Auto Feature Engineering Workflow
Introduction
Auto Feature Engineering helps to shorten the time required for data scientists to process and transfomr large-scale raw tabular dataset to ready-to-train features, reducing the necessity of human domain-specific knowlege to explore and identify new useful features, and thus enabling data scientists to be able to focus and iterate on the rest stages of the E2E AI pipelines more efficiently.
The workflow leverages Intel Auto-Feature-Engineering toolkit (codename: RecDP) to automatically transform raw tabular data to enriched usefull new features on pluggable exuection engine such as Pandas and Spark, with the capability of integrating 3rd party feature engineering primitives, and thus significantly improve developer productivity and efficiency.
Check out more workflow examples in the Developer Catalog.
Solution Technical Overview
Auto feature engineering targets to simplify Feature engineering process with enhanced performance via parallel data processing frameworks, automated data processing pipeline and built-in domain-specific feature engineering primitives. This repository provides an end-to-end workflow that automatically analyzes the data based on data type, profiles feature distribution, generates customizable feature engineering pipelines for the data preparation and execute the pipeline parallelly with different backend engines on Intel platform.
This workflows leveraged the RecDP toolkits from Intel® End-to-End AI Optimization kit and the features can be used by both ML and DL models.
Solution Technical Details
Steps explained:
- Feature profile: Analyze raw tabular dataset to infer original feature based on data type and generate FeatureList.
- Feature engineering: Use inferred FeatureList to generate Data Pipeline in Json/Yaml File format.
- Feature transformation: Convert Data Pipeline to executable operations and transform original features to candidate features with selected engine, currently Pandas and Spark were supported.
- Feature Importance Estimator: perform feature importance analysis on candidate features to remove un-important features, generate the transfomred dataset that includes all finalize features that will be used for training.
Validated Hardware Details
There are workflow-specific hardware and software setup requirements depending on how the workflow is run.
Hardware Requirements
| Name | Description |
|---|---|
| CPU | Intel® 1st, 2nd, 3rd, and 4th Gen Xeon® Scalable Performance processors |
| Memory Size | >100 GB |
| Disk Size | >300 GB |
| Docker Version | 23.0.x |
Software Requirements
| Package | Version |
|---|---|
| Python | 3.8.10 |
| Spark | 3.3.1 |
| Pandas | 2.0.1 |
This workflow has been validated with Ubuntu 20.04 OS.
How it Works
This Auto Feature Engineering Workflow loads tabular data, profiles data, applies feature transformation, generates new features to enrich the features, and then evaluates performance with transformed data.
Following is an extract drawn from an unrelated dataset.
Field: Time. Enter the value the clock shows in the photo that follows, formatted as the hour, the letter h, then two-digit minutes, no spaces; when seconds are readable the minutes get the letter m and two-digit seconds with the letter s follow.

The whole process is configurable using yaml configuration file including tabular data path, target label of tabular data and execution engine.
Get Started
Start by defining an environment variable that will store the workspace path, this can be an existing directory or one to be created in further steps. This ENVVAR will be used for all the commands executed using absolute paths.
export WORKSPACE=~/workWorkflow Overview
Steps explained:
- Download suggested dataset. (Skip if you want to use own dataset).
- Create a folder in applications and put the dataset there.
- Create a workflow yaml file in {your folder} to config dataset_path and label.
- run "make workspace=
pwd/applications/{your folder}/ autofe-local-workflow" (cmdline mode) or run "make workspace=pwd/applications/{your folder}/ autofe-notebook-UI" (jupyter notebook mode). - Once the script completes successfully, you'll see transformed data and EDA analysis in {your folder}.
Following steps is a auto feature engineering example on NYC taxi dataset.
1. Download the Workflow Repository
Create a working directory for workflow and clone workflow repo into working directory.
mkdir -p $WORKSPACE && cd $WORKSPACE
git clone https://github.com/intel-sandbox/applications.ai.frameworks.workflow.autofe.git
export AUTOFE_WORKSPACE=`pwd`/applications.ai.frameworks.workflow.autofe
2. Download the Dataset
The examples uses kaggle API to download dataset, you can also download dataset manually.
pip install kaggle==1.5.3
apt install unzip
export KAGGLE_USERNAME=${your_kaggle_username}
export KAGGLE_KEY=${your_kaggle_key}
export KAGGLE_PROXY=${your_proxy}
# download NYC taxi dataset, usually took ~2 mins
cd ${AUTOFE_WORKSPACE}/applications/nyc_taxi_fare/; mkdir -p raw_data; cd raw_data;
kaggle competitions download -c new-york-city-taxi-fare-prediction; unzip new-york-city-taxi-fare-prediction.zip
3. Run Workflow
This command will build RecDP docker image and starts docker container. $workspace directory will be mounted to docker container and corresponding workflow will be launched in container. When the command completes successfully, a EDA folder will be created under $workspace folder, containing transformed dataset and pipeline.json file that contains feature transform pipeline created by RecDP.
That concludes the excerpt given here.